WORK TO COMPLETE:
Format the lines of every entry below as a numbered list, leaving out any blank lines.

[Data records]
########################################
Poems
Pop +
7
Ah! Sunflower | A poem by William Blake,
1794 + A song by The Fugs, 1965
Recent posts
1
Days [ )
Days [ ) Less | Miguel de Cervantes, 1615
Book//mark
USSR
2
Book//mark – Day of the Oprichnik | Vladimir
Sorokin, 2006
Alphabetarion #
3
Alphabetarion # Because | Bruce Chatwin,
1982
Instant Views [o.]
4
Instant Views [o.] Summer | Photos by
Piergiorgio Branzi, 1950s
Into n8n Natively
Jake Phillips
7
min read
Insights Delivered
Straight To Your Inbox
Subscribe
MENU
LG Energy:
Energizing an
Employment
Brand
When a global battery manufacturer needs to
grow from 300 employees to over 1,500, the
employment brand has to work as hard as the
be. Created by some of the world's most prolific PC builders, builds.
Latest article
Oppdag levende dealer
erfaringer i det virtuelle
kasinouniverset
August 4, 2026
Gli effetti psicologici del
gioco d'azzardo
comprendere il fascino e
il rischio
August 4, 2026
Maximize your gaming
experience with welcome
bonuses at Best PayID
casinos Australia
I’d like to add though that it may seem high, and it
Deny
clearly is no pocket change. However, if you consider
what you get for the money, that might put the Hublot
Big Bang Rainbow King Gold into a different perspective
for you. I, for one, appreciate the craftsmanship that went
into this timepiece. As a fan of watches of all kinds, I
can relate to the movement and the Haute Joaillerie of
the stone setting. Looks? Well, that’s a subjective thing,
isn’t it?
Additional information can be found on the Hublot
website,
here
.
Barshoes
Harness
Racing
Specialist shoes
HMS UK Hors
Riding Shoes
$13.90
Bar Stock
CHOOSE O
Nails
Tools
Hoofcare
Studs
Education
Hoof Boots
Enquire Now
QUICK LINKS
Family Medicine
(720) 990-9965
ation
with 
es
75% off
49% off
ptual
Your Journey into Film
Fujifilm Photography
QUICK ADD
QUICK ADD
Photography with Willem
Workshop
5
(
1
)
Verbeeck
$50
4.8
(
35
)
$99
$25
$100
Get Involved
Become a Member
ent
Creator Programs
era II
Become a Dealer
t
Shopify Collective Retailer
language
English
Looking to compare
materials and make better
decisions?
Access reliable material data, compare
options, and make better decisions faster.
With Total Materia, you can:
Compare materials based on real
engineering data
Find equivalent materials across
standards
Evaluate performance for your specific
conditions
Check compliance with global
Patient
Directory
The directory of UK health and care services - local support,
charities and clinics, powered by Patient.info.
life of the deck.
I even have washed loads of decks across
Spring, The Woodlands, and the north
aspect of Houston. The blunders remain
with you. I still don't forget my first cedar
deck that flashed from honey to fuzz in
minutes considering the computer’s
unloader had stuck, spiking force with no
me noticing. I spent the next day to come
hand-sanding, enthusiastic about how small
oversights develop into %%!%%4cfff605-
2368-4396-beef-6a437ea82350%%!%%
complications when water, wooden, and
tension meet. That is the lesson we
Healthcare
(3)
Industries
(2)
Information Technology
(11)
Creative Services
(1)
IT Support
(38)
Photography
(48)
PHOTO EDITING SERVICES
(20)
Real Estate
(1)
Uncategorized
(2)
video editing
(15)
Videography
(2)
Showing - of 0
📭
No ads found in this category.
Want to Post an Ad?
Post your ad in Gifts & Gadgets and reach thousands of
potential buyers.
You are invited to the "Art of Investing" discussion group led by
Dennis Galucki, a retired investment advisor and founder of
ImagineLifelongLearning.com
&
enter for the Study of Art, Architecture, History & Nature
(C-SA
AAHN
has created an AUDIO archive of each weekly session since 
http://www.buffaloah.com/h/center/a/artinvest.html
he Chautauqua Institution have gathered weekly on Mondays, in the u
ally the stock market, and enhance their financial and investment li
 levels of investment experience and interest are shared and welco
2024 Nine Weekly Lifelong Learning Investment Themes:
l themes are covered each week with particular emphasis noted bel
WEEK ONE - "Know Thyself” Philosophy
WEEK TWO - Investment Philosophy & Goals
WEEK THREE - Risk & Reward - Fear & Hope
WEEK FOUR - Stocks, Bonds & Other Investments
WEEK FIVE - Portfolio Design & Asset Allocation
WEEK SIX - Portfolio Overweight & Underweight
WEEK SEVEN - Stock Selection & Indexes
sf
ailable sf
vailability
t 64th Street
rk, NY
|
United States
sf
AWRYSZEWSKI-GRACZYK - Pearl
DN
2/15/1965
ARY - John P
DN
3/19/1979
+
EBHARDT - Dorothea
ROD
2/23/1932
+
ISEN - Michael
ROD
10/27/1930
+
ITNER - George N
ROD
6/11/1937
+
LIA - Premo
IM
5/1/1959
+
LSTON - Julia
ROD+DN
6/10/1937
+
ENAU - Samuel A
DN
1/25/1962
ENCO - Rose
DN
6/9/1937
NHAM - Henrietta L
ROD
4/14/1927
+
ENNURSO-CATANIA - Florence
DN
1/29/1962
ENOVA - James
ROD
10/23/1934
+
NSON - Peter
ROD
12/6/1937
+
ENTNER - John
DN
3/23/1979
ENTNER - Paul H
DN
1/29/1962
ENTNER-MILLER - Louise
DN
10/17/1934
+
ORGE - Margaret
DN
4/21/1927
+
########################################
WRITTEN RESPONSE:
1. Poems
2. Pop +
3. 7
4. Ah! Sunflower | A poem by William Blake,
5. 1794 + A song by The Fugs, 1965
6. Recent posts
7. 1
8. Days [ )
9. Days [ ) Less | Miguel de Cervantes, 1615
10. Book//mark
11. USSR
12. 2
13. Book//mark – Day of the Oprichnik | Vladimir
14. Sorokin, 2006
15. Alphabetarion #
16. 3
17. Alphabetarion # Because | Bruce Chatwin,
18. 1982
19. Instant Views [o.]
20. 4
21. Instant Views [o.] Summer | Photos by
22. Piergiorgio Branzi, 1950s
23. Into n8n Natively
24. Jake Phillips
25. 7
26. min read
27. Insights Delivered
28. Straight To Your Inbox
29. Subscribe
30. MENU
31. LG Energy:
32. Energizing an
33. Employment
34. Brand
35. When a global battery manufacturer needs to
36. grow from 300 employees to over 1,500, the
37. employment brand has to work as hard as the
38. be. Created by some of the world's most prolific PC builders, builds.
39. Latest article
40. Oppdag levende dealer
41. erfaringer i det virtuelle
42. kasinouniverset
43. August 4, 2026
44. Gli effetti psicologici del
45. gioco d'azzardo
46. comprendere il fascino e
47. il rischio
48. August 4, 2026
49. Maximize your gaming
50. experience with welcome
51. bonuses at Best PayID
52. casinos Australia
53. I’d like to add though that it may seem high, and it
54. Deny
55. clearly is no pocket change. However, if you consider
56. what you get for the money, that might put the Hublot
57. Big Bang Rainbow King Gold into a different perspective
58. for you. I, for one, appreciate the craftsmanship that went
59. into this timepiece. As a fan of watches of all kinds, I
60. can relate to the movement and the Haute Joaillerie of
61. the stone setting. Looks? Well, that’s a subjective thing,
62. isn’t it?
63. Additional information can be found on the Hublot
64. website,
65. here
66. .
67. Barshoes
68. Harness
69. Racing
70. Specialist shoes
71. HMS UK Hors
72. Riding Shoes
73. $13.90
74. Bar Stock
75. CHOOSE O
76. Nails
77. Tools
78. Hoofcare
79. Studs
80. Education
81. Hoof Boots
82. Enquire Now
83. QUICK LINKS
84. Family Medicine
85. (720) 990-9965
86. ation
87. with 
88. es
89. 75% off
90. 49% off
91. ptual
92. Your Journey into Film
93. Fujifilm Photography
94. QUICK ADD
95. QUICK ADD
96. Photography with Willem
97. Workshop
98. 5
99. (
100. 1
101. )
102. Verbeeck
103. $50
104. 4.8
105. (
106. 35
107. )
108. $99
109. $25
110. $100
111. Get Involved
112. Become a Member
113. ent
114. Creator Programs
115. era II
116. Become a Dealer
117. t
118. Shopify Collective Retailer
119. language
120. English
121. Looking to compare
122. materials and make better
123. decisions?
124. Access reliable material data, compare
125. options, and make better decisions faster.
126. With Total Materia, you can:
127. Compare materials based on real
128. engineering data
129. Find equivalent materials across
130. standards
131. Evaluate performance for your specific
132. conditions
133. Check compliance with global
134. Patient
135. Directory
136. The directory of UK health and care services - local support,
137. charities and clinics, powered by Patient.info.
138. life of the deck.
139. I even have washed loads of decks across
140. Spring, The Woodlands, and the north
141. aspect of Houston. The blunders remain
142. with you. I still don't forget my first cedar
143. deck that flashed from honey to fuzz in
144. minutes considering the computer’s
145. unloader had stuck, spiking force with no
146. me noticing. I spent the next day to come
147. hand-sanding, enthusiastic about how small
148. oversights develop into %%!%%4cfff605-
149. 2368-4396-beef-6a437ea82350%%!%%
150. complications when water, wooden, and
151. tension meet. That is the lesson we
152. Healthcare
153. (3)
154. Industries
155. (2)
156. Information Technology
157. (11)
158. Creative Services
159. (1)
160. IT Support
161. (38)
162. Photography
163. (48)
164. PHOTO EDITING SERVICES
165. (20)
166. Real Estate
167. (1)
168. Uncategorized
169. (2)
170. video editing
171. (15)
172. Videography
173. (2)
174. Showing - of 0
175. 📭
176. No ads found in this category.
177. Want to Post an Ad?
178. Post your ad in Gifts & Gadgets and reach thousands of
179. potential buyers.
180. You are invited to the "Art of Investing" discussion group led by
181. Dennis Galucki, a retired investment advisor and founder of
182. ImagineLifelongLearning.com
183. &
184. enter for the Study of Art, Architecture, History & Nature
185. (C-SA
186. AAHN
187. has created an AUDIO archive of each weekly session since 
188. http://www.buffaloah.com/h/center/a/artinvest.html
189. he Chautauqua Institution have gathered weekly on Mondays, in the u
190. ally the stock market, and enhance their financial and investment li
191.  levels of investment experience and interest are shared and welco
192. 2024 Nine Weekly Lifelong Learning Investment Themes:
193. l themes are covered each week with particular emphasis noted bel
194. WEEK ONE - "Know Thyself” Philosophy
195. WEEK TWO - Investment Philosophy & Goals
196. WEEK THREE - Risk & Reward - Fear & Hope
197. WEEK FOUR - Stocks, Bonds & Other Investments
198. WEEK FIVE - Portfolio Design & Asset Allocation
199. WEEK SIX - Portfolio Overweight & Underweight
200. WEEK SEVEN - Stock Selection & Indexes
201. sf
202. ailable sf
203. vailability
204. t 64th Street
205. rk, NY
206. |
207. United States
208. sf
209. AWRYSZEWSKI-GRACZYK - Pearl
210. DN
211. 2/15/1965
212. ARY - John P
213. DN
214. 3/19/1979
215. +
216. EBHARDT - Dorothea
217. ROD
218. 2/23/1932
219. +
220. ISEN - Michael
221. ROD
222. 10/27/1930
223. +
224. ITNER - George N
225. ROD
226. 6/11/1937
227. +
228. LIA - Premo
229. IM
230. 5/1/1959
231. +
232. LSTON - Julia
233. ROD+DN
234. 6/10/1937
235. +
236. ENAU - Samuel A
237. DN
238. 1/25/1962
239. ENCO - Rose
240. DN
241. 6/9/1937
242. NHAM - Henrietta L
243. ROD
244. 4/14/1927
245. +
246. ENNURSO-CATANIA - Florence
247. DN
248. 1/29/1962
249. ENOVA - James
250. ROD
251. 10/23/1934
252. +
253. NSON - Peter
254. ROD
255. 12/6/1937
256. +
257. ENTNER - John
258. DN
259. 3/23/1979
260. ENTNER - Paul H
261. DN
262. 1/29/1962
263. ENTNER-MILLER - Louise
264. DN
265. 10/17/1934
266. +
267. ORGE - Margaret
268. DN
269. 4/21/1927
270. +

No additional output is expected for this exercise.